▶ [Excerpt provided]
Content starts

Review: When by Victoria Laurie

Monday, December 29, 2014
Title: When
Author: Victoria Laurie
Genre: supernatural, mystery
Series: none
Pages: 336
Published: Expected January 13, 2015
Source: Publisher via Netgalley
Rating: 2.5 out of 5

Maddie Fynn is a shy high school junior, cursed with an eerie intuitive ability: she sees a series of unique digits hovering above the foreheads of each person she encounters. Her earliest memories are marked by these numbers, but it takes her father’s premature death for Maddie and her family to realize that these mysterious digits are actually death dates, and just like birthdays, everyone has one.

Forced by her alcoholic mother to use her ability to make extra money, Maddie identifies the quickly approaching death date of one client's young son, but because her ability only allows her to see the when and not the how, she’s unable to offer any more insight. When the boy goes missing on that exact date, law enforcement turns to Maddie.

Content ends

▶ [Listed records]
Content starts

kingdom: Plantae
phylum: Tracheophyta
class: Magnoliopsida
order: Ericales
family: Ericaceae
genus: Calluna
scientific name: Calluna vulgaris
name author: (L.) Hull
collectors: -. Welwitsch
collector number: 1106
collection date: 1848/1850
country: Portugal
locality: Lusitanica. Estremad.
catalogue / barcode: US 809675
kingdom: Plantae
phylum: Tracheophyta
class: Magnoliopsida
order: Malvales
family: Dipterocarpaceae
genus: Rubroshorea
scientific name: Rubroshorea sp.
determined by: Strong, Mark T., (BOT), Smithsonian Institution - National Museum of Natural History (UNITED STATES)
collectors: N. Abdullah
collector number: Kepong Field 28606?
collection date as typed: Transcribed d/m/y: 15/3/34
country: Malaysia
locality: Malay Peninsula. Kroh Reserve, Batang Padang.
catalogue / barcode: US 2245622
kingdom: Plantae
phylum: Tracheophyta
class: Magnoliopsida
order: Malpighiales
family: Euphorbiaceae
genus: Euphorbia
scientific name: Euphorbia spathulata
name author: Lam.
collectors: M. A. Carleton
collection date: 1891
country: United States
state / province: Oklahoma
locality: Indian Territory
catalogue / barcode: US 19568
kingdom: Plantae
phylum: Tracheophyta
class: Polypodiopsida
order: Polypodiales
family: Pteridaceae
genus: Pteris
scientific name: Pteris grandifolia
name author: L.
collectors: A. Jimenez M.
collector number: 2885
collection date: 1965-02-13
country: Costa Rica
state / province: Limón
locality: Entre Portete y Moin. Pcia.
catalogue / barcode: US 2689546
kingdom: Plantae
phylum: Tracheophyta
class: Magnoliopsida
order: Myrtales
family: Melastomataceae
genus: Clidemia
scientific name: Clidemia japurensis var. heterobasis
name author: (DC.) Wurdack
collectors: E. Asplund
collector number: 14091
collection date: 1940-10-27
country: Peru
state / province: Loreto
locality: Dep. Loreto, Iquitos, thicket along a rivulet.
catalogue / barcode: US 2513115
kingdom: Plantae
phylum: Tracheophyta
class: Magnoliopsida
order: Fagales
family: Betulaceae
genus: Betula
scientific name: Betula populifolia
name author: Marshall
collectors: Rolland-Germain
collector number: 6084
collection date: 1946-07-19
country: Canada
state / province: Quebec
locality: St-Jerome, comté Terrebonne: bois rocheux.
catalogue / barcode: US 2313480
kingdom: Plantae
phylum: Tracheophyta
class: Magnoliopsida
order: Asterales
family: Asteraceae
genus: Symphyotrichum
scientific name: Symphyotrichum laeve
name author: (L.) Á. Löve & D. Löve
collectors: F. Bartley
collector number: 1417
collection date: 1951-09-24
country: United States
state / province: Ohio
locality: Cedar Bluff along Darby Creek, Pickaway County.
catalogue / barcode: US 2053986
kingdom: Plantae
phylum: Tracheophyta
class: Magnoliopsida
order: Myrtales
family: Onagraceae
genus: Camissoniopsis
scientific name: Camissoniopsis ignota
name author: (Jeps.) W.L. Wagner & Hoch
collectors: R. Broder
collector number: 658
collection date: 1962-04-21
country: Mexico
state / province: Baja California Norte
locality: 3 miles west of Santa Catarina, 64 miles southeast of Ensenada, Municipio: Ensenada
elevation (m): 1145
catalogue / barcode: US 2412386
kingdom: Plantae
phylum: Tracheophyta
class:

Content ends

▶ [Questions on the material]
(1) In the review of When, who forces Maddie to use her ability to make extra money?
(2) Return the portion of the review of When from "Maddie Fynn is" to "everyone has one.", copied word for word.
(3) Summarize the review of When in two sentences.

▶ [Exercise results]
(1) Her alcoholic mother.

(2)
Maddie Fynn is a shy high school junior, cursed with an eerie intuitive ability: she sees a series of unique digits hovering above the foreheads of each person she encounters. Her earliest memories are marked by these numbers, but it takes her father’s premature death for Maddie and her family to realize that these mysterious digits are actually death dates, and just like birthdays, everyone has one.

(3) Maddie Fynn, a shy high school junior, sees unique digits above each person's forehead, and after her father's premature death her family realizes these are death dates. Forced by her alcoholic mother to use the ability for money, she identifies the approaching death date of a client's young son, and when the boy goes missing on that exact date, law enforcement turns to her.